→ **Work instructions**:
1. Repeat, word for word, the part of the McGinty and Gray collection description that opens with the words containing "Correspondence, travel diaries, newspaper" and closes with "the band years.".
2. Pick up the McGinty and Gray collection description after its last sentence and keep writing it.

→ **Excerpt**:
The Billy McGinty materials are a result of Glenn Shirley acquiring the materials directly from Billy McGinty and members of his immediate family. He acquired the materials to write the McGinty biography, but the manuscript was never published. McGinty was a soldier with Theodore Roosevelt’s Rough Riders, a member of several Wild West Shows, and a well-known professional cowboy in Oklahoma during the early 20th century. The McGinty documents consist mostly of newspaper clippings and magazine articles, but also correspondence, both personal and business, that describe his life experiences, including his time as a Rough Rider after they returned from Cuba, events with the Rough Rider yearly reunions, Buffalo Bill’s Wild West Show, and McGinty’s Cowboy band. There is also a variety of photographs portraying cowboy life in Oklahoma and McGinty’s showmanship in assorted Wild West performances, his cowboy band, and his family. In the 1920’s, McGinty became the leader of McGinty’s Oklahoma Cowboy Band, which he quickly sold to Otto Gray, the band manager, who renamed it Otto Gray and his Oklahoma Cowboys, the first nationally famous cowboy band.
Correspondence, travel diaries, newspaper clippings, song requests, photographs, and some financial records of the band years make up the bulk of documents of the Otto Gray subseries. The band dispersed in 1936, but there are photographs of Gray’s family, his home before he married, and photographs and newspaper clippings documenting his retirement years. Gray had been a farmer and small business owner before he, his wife Florence, aka Mommie, and their son Owen began performing with the Band and he returned to this after the band years.

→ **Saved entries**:
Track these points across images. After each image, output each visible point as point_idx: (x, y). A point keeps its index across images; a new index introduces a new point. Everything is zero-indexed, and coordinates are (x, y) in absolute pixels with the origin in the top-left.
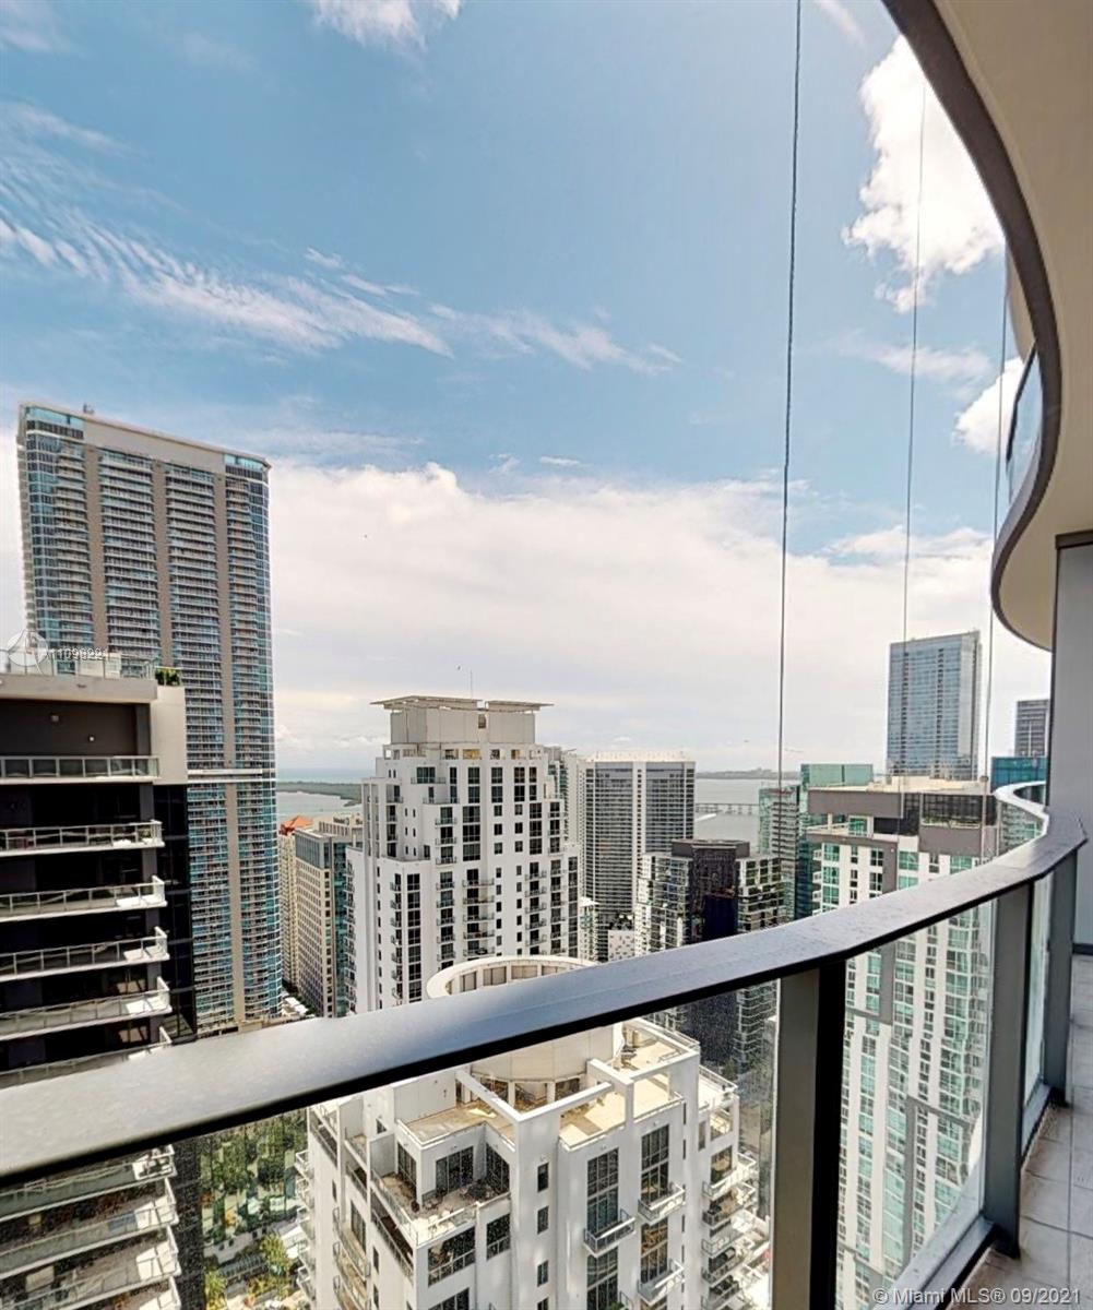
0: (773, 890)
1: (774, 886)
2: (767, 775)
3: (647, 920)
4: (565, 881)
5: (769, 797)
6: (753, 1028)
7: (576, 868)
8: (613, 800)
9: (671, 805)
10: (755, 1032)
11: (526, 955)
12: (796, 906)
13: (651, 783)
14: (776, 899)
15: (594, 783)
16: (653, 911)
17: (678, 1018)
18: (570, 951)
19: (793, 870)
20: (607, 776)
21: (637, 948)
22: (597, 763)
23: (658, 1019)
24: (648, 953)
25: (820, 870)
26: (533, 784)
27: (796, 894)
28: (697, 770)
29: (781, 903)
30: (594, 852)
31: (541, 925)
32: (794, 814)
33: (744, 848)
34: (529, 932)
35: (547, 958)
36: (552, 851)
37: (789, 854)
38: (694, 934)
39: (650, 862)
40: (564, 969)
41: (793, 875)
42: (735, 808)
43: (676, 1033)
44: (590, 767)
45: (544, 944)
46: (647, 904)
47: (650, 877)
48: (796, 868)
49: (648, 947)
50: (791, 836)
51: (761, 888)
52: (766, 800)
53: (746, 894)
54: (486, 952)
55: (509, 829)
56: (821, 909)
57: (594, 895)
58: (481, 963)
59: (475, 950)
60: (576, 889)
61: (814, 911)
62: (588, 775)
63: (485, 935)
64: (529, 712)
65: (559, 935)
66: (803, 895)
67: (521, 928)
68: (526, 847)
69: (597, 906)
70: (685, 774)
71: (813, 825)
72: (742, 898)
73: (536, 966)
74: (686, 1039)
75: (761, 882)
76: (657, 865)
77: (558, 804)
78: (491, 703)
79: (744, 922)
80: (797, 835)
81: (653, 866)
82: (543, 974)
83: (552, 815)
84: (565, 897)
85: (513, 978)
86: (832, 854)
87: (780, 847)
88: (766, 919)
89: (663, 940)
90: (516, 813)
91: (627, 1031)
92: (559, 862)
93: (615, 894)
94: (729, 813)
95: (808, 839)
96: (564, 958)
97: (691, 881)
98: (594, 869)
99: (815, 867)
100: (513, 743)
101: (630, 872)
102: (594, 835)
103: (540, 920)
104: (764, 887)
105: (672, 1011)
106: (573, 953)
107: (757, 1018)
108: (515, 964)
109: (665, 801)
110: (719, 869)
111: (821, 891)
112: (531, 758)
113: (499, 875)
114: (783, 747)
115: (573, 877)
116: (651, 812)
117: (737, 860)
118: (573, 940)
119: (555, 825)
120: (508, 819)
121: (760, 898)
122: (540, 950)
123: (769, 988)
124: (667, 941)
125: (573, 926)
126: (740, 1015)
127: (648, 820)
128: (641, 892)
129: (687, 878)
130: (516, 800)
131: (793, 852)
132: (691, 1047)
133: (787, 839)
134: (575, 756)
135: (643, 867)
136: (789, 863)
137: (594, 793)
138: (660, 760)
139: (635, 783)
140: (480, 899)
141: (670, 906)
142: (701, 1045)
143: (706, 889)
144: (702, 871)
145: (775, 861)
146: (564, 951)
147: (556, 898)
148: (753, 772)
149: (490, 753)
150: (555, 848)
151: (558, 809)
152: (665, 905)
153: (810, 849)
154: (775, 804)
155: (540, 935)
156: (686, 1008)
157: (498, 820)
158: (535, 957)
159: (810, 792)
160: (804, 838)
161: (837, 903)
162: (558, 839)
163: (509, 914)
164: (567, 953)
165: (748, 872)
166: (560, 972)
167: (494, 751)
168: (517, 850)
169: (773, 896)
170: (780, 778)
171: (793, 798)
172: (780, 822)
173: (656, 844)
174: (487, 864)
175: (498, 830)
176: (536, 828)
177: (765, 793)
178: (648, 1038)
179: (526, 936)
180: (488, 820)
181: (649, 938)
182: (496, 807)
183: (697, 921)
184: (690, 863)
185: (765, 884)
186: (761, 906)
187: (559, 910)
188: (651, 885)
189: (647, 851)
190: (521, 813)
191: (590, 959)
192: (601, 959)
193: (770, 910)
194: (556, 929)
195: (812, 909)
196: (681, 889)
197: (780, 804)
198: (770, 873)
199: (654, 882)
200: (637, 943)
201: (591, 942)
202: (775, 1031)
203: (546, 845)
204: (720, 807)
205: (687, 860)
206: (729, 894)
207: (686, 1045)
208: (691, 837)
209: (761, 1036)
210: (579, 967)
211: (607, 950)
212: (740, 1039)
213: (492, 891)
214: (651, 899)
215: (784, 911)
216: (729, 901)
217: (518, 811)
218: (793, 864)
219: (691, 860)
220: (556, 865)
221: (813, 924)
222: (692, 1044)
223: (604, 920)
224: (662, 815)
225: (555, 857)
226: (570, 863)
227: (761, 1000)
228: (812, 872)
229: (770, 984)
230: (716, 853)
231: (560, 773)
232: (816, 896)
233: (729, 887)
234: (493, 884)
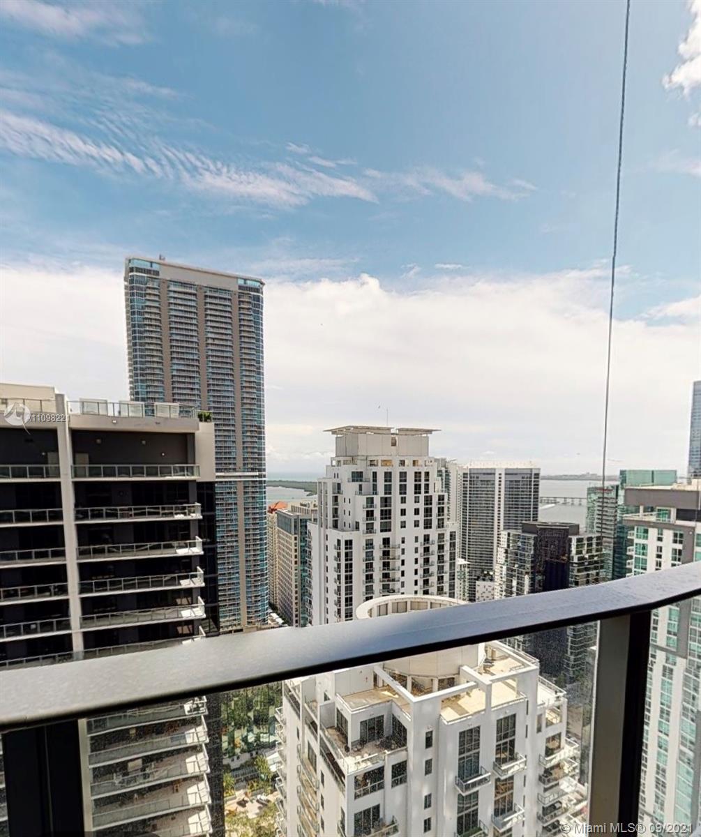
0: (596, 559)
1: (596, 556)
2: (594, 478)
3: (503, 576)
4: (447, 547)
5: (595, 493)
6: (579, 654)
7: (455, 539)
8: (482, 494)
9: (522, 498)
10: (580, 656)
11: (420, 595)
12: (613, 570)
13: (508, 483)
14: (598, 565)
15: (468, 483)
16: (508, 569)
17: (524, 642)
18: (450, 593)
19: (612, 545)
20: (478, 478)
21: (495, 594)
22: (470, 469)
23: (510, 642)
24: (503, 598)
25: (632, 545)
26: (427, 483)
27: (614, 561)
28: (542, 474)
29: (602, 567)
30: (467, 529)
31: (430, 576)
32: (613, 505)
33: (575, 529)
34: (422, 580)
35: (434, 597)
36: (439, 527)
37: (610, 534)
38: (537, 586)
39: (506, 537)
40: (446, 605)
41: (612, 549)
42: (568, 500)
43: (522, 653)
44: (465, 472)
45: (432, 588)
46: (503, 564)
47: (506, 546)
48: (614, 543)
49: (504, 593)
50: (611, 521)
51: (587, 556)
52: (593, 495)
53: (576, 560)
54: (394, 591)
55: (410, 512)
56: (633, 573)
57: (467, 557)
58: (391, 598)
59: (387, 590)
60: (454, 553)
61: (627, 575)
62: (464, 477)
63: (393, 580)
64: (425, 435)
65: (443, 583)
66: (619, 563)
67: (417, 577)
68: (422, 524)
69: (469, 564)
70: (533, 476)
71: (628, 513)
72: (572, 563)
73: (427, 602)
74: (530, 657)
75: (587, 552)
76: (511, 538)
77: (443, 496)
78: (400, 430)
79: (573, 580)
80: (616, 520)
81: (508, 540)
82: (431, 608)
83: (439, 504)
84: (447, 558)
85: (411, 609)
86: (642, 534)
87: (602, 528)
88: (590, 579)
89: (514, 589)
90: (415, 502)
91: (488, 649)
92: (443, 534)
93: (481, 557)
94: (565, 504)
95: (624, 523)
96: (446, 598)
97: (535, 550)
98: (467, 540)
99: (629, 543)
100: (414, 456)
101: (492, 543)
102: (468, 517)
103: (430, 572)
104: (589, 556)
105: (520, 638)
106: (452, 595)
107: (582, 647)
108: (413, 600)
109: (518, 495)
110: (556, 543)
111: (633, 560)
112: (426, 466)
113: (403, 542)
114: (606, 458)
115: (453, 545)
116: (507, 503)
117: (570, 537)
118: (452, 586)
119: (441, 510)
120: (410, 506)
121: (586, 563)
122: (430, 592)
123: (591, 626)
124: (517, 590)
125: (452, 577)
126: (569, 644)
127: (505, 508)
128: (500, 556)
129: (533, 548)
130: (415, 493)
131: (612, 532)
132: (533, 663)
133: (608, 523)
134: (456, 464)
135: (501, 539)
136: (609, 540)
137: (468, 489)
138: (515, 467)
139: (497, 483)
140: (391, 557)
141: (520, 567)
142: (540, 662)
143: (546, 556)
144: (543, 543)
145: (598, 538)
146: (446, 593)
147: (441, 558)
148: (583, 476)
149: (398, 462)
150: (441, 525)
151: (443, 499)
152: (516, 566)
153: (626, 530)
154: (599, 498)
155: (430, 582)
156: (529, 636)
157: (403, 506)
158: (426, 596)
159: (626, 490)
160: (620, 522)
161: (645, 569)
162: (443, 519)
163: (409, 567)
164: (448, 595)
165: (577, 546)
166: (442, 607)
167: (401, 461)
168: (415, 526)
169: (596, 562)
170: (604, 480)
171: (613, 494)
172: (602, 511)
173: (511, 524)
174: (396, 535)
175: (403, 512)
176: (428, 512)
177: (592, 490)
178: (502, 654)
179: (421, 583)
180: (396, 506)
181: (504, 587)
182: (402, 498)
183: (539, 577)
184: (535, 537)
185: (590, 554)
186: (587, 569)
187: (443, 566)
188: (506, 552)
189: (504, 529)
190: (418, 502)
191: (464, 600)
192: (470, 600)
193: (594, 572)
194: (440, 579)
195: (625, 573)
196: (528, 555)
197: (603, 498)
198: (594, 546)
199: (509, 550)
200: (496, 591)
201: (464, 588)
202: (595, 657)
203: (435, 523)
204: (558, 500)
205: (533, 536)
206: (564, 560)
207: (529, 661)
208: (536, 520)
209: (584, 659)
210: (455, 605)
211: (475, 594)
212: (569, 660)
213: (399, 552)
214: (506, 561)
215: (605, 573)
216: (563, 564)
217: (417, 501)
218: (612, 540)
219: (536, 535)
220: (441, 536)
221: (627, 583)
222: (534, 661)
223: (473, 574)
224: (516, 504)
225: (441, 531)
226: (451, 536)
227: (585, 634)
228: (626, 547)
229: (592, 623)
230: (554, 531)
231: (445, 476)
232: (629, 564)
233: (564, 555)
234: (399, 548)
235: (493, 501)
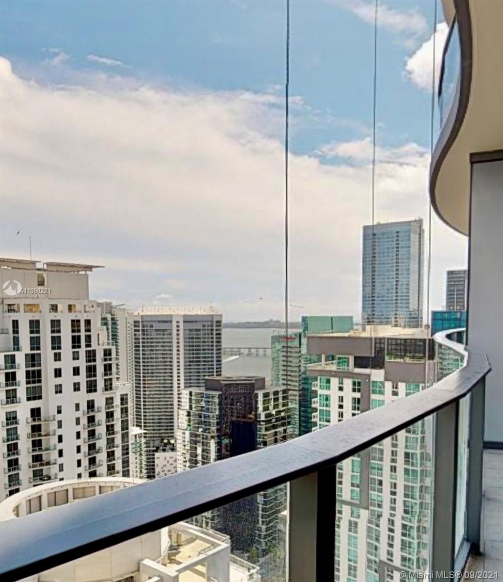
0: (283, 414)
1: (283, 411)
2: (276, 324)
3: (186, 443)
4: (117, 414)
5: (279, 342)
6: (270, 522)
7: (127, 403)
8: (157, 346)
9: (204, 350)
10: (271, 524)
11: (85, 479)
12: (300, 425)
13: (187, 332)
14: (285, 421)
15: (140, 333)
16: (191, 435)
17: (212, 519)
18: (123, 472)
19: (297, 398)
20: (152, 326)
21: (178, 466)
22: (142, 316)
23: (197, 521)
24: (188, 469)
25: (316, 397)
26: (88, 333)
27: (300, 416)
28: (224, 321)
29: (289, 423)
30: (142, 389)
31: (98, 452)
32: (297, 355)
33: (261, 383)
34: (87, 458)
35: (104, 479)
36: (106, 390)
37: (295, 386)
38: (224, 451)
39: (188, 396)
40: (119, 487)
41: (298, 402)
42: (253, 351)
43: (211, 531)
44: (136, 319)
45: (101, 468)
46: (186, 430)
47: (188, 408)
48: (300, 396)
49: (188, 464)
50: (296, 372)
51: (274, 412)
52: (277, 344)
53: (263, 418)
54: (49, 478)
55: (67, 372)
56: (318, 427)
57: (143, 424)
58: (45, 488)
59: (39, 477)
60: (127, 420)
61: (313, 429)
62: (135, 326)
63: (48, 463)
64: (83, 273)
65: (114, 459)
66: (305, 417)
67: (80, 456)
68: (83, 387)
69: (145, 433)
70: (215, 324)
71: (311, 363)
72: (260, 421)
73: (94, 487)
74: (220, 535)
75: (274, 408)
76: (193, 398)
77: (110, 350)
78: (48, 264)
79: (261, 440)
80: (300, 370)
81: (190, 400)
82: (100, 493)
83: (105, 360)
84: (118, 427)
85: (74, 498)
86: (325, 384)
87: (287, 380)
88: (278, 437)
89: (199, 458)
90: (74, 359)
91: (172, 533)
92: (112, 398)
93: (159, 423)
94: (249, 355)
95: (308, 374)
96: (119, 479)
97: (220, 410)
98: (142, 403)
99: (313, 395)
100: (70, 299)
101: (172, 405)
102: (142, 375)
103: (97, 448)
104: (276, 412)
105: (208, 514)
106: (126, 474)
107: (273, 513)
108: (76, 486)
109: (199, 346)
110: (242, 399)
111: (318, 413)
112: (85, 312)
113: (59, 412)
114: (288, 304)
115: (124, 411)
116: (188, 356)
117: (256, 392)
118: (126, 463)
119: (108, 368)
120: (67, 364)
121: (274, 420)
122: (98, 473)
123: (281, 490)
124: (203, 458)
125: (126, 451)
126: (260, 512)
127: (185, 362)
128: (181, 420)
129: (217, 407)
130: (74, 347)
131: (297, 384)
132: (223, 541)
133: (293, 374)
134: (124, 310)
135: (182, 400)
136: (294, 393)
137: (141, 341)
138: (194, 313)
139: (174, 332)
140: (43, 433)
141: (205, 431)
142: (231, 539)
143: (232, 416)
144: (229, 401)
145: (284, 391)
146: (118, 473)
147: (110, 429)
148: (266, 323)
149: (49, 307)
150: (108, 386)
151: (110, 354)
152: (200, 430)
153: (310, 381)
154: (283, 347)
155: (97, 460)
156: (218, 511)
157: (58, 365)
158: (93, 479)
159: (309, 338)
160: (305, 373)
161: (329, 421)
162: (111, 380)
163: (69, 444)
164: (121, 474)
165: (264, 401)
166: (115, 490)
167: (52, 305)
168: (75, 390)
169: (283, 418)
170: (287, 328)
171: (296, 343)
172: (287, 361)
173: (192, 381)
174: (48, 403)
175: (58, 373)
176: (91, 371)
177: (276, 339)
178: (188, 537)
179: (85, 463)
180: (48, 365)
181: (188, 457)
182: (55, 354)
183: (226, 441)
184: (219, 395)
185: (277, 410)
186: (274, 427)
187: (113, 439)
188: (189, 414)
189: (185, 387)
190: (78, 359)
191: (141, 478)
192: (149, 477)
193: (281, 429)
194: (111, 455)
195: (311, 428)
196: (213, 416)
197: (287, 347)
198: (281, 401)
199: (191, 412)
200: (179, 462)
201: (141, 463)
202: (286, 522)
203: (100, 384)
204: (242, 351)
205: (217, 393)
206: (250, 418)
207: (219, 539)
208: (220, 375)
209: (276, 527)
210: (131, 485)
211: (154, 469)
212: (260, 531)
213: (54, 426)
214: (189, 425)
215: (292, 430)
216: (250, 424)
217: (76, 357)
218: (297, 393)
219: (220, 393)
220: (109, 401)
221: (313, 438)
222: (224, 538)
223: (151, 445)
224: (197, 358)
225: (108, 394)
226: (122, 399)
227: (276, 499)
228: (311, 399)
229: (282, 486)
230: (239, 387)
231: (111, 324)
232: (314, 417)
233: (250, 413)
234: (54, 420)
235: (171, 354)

→ **Solved problems**:
1.
Correspondence, travel diaries, newspaper clippings, song requests, photographs, and some financial records of the band years make up the bulk of documents of the Otto Gray subseries. The band dispersed in 1936, but there are photographs of Gray’s family, his home before he married, and photographs and newspaper clippings documenting his retirement years. Gray had been a farmer and small business owner before he, his wife Florence, aka Mommie, and their son Owen began performing with the Band and he returned to this after the band years.

2.
Buckskin Joe was a member of Pawnee Bill’s Wild West Show and the materials about him span the years 1850 to 1890 and include photographs, cabinet cards, tins, a diary chronicling his time with the Union Army, ephemera, and a few artifacts (clothing was transferred to the collections side of the museum). The photographs document his time with the Wild West Show, its bands, a shoot-out, and Western figures like Annie Oakley. There are also family pictures, and images of the construction of the Palace Hotel in Arkansas City, Kansas, and his time as a miner/prospector in Central America.
The Crime, Law Enforcement, and Punishment subseries consists of reference materials collected by Shirley documenting the history of crime in the Western states, but primarily focuses on the criminal element in Oklahoma from its previous incarnations as Indian Territory up to 2002. Shirley had a passion for law and justice and studied the development of law enforcement, including everything from techniques used to solve crimes, to patterns of criminal behavior. This passion led him to gather facts about what he felt were interesting cases and collect them together in what he labeled Crime Cases.
Crime Cases are the largest set of files within the Crime, Law Enforcement, and Punishment subseries. They are arranged alphabetically by state, then by county name and in chronological order (by case) within that county. Each county has at its beginning a group of escaped convict identification cards followed by the crimes and ending with a grouping of miscellaneous articles from each county dating from the early 1880s until 2002. Of note are the 1979 deaths of Reverend Richard Brooks Douglass and his wife, which later led to the Victims’ Rights Act. Other notorious cases include the hitchhiker murders in 1950 of the Carl Mosser family by Billy Cook, and the Post Office massacre in Edmond in 1986 by Patrick Henry Sherill, which gave the world the term “going postal”. Shirley was very thorough in documenting most of the cases from the date the crime was committed until the sentence was handed down. The files consist mostly of magazine and newspaper articles, though some photographs and court documents are occasionally included. Shirley used much of these articles and documentation when he wrote articles for such magazines as True West and True Detective, among others.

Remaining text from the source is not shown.